Tobacco for Health with New Plant Breeding Techniques

BY: Diego Orzaez and Markus Schmidt

February 26, 2018
In February 2018, the EU-funded project NEWCOTIANA was launched. The research team of Ralph Bock from the Max Planck Institute of Molecular Plant Physiology is participating in this research and innovation action that combines several new plant breeding techniques to produce medical and cosmetic products in tobacco plants.
  • Taking advantage of cutting-edge molecular breeding methodologies, researchers will develop new varieties of tobacco and its wild relative Nicotiana benthamiana to produce added-value compounds such as antibodies, vaccines and drugs in a sustainable manner.
  • NEWCOTIANA is a 7.2 M€ H2020 EU project coordinated by scientists from the Institute for Plant Molecular and Cellular Biology (IBMCP) of the Spanish Research Council (CSIC) with participation of 19 industrial and academic partners from 8 European countries and Australia.

Tobacco (Nicotiana tabacum) is a crop used to produce cigarettes. With overwhelming scientific evidence that smoking is harmful, even major cigarette companies are now committed to end smoking. Tobacco plants can, however, also be used for other purposes that are clearly beneficial for health. Instead of drying the leaves to make cigarettes, researchers have found promising New Plant Breeding Techniques (short: NPBT) to turn tobacco leaves into plant factories for medical, pharmaceutical and cosmetic products. The same is true for the leaves of Nicotiana benthamiana, a dwarf tobacco relative from Australia that is especially suited for indoors production of bio-pharmaceuticals. In this way, the plant will produce vaccines, antibodies, and other health-promoting substances including anti-aging or anti-inflammatory compounds.

The cutting-edge NPBTs include the so-called CRISPR technique, also known as genome editing, which offers unprecedented opportunities for crop breeding. Other NPBTs that researchers will apply are modern forms of grafting, or infiltration for temporary gene expression. 

"Our aim is to breed new varieties of tobacco that will work as biofactories with high efficiency", explains Ralph Bock, leading scientist in the project. "Using these plants as safe production platforms for molecular pharming allows us to harvest high-value medical substances from plants."

By taking advantage of NPBTs, NEWCOTIANA is expected to contribute to revive the traditional cultivation of tobacco, creating new applications that are good for health, and revitalizing rural areas in decline with high-value products in line with the European Knowledge-Based Economy.

"The consortium will carry out experiments to assess the efficiency and safety of NPBTs, providing the industry, policy makers and consumers with experimental evidence that facilitate the decision-making process on the adoption of NPBTs in Europe. " adds Diego Orzaez from CSIC, coordinator of the NEWCOTIANA project. “NEWCOTIANA's scientific aims are ambitious, and in addition to solving a number of technical issues we realize that we also need to take into account regulatory requirements and start a dialogue with stakeholders and the general public.

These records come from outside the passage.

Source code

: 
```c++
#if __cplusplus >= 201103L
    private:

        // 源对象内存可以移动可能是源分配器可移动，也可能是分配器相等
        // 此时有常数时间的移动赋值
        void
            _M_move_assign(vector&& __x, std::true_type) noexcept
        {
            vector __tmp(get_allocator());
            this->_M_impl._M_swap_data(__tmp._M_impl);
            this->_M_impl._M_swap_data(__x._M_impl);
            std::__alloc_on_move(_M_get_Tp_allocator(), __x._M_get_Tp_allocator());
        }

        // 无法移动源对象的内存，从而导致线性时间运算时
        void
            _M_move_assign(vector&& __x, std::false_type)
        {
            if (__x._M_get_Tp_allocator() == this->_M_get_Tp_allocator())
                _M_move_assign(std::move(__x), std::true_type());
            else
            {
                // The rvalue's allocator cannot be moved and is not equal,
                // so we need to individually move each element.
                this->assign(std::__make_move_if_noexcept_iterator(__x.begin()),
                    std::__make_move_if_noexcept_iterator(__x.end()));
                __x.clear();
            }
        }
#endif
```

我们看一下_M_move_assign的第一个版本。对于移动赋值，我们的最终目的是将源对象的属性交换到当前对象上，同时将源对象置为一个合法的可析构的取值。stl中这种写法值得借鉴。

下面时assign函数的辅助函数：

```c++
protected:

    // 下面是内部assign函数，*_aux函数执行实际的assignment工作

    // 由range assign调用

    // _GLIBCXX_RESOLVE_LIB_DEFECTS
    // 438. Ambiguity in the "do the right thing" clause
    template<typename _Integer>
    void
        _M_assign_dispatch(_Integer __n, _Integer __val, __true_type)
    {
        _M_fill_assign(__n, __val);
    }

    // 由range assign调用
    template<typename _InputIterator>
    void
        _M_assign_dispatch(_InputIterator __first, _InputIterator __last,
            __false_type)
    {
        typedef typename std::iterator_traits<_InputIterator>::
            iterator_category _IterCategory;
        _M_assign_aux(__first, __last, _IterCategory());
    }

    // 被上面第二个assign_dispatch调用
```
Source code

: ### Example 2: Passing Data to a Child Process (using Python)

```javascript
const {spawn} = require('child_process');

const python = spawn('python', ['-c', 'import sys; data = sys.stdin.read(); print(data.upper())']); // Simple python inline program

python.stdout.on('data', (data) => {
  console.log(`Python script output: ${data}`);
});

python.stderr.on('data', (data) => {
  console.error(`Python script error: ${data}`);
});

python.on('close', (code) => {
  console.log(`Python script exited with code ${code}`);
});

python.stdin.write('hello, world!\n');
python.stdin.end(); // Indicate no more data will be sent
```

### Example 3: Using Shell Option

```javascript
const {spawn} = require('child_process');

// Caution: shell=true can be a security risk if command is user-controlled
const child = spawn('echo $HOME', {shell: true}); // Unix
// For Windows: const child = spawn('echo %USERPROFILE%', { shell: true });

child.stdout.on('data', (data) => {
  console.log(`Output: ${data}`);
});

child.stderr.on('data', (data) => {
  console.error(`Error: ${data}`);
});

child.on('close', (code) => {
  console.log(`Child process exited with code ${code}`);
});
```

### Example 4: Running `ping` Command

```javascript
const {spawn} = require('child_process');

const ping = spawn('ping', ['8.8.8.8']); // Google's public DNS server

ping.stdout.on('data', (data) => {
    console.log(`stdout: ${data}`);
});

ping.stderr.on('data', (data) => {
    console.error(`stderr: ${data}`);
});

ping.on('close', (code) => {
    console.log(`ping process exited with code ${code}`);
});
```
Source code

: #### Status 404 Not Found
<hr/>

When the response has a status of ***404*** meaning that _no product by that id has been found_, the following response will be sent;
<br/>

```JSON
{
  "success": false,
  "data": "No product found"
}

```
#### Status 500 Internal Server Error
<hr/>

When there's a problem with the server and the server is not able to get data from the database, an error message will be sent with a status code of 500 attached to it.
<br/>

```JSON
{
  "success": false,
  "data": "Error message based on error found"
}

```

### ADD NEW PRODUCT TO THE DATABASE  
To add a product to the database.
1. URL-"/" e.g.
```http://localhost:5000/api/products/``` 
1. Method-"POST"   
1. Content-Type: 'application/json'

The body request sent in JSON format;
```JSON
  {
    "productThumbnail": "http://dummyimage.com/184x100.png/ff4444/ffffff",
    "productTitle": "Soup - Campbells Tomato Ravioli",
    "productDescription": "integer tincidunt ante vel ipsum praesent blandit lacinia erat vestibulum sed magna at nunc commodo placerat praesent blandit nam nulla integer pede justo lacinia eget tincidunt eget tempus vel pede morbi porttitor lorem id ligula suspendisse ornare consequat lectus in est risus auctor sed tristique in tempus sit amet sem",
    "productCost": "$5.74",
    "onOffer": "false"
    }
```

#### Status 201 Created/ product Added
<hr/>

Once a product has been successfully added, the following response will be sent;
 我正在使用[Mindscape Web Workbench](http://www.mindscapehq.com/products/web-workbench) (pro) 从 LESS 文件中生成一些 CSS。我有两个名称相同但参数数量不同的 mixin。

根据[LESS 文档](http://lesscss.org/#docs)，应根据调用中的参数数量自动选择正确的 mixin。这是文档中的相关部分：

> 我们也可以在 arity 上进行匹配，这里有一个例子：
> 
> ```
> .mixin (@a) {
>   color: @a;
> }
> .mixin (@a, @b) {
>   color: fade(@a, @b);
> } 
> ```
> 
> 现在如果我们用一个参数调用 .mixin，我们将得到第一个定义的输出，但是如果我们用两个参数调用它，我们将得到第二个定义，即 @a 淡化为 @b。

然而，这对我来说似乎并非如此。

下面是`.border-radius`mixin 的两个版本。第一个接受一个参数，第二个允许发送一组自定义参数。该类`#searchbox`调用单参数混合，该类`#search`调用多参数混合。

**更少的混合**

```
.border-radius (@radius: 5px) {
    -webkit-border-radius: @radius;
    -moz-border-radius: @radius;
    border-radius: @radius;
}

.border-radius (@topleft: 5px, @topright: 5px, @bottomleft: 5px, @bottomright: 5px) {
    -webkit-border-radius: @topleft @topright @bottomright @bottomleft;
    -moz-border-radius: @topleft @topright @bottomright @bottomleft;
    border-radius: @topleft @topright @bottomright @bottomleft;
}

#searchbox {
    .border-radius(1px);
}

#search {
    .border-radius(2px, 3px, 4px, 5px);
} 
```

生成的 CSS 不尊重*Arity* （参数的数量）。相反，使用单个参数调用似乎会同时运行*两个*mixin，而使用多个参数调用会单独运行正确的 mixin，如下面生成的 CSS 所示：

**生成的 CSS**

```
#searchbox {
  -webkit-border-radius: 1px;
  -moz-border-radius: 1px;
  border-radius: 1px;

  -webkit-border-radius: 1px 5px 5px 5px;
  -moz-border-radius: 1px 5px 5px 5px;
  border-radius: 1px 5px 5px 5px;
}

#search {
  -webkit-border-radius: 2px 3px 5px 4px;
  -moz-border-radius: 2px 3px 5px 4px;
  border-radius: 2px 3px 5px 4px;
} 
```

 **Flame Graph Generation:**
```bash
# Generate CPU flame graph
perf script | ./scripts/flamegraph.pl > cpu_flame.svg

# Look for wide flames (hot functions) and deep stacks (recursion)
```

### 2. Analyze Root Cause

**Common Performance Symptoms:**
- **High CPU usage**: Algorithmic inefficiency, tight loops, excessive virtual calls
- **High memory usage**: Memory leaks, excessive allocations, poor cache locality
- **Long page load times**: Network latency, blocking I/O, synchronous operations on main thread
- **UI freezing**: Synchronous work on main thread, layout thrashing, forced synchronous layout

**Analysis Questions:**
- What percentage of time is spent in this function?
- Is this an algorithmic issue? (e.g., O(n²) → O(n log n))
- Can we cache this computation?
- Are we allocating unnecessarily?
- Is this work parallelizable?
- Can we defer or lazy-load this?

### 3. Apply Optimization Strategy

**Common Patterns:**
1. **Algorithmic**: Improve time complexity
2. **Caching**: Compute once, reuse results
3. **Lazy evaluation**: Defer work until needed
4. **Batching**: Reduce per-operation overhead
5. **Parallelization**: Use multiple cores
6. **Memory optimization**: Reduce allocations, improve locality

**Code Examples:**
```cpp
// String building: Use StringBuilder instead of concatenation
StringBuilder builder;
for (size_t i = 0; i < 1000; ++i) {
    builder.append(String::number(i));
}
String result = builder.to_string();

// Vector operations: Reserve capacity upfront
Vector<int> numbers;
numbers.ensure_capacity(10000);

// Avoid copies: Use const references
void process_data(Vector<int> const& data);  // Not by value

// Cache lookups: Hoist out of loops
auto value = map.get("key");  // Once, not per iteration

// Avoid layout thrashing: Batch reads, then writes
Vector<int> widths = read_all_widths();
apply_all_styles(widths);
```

The research team of Ralph Bock from the Max Planck Institute of Molecular Plant Physiology, Potsdam, Germany, will make an important contribution to NEWCOTIANA by breeding new Nicotiana species using horizontal genome transfer, a process that occurs in grafted plants and was recently discovered by the team (Fuentes, I. et al., Nature 2014).

NEWCOTIANA, which was launched in February 2018 in Brussels, is a 4.5-year project funded by the European Union’s Horizon 2020 Research and Innovation programme under grant agreement No 760331.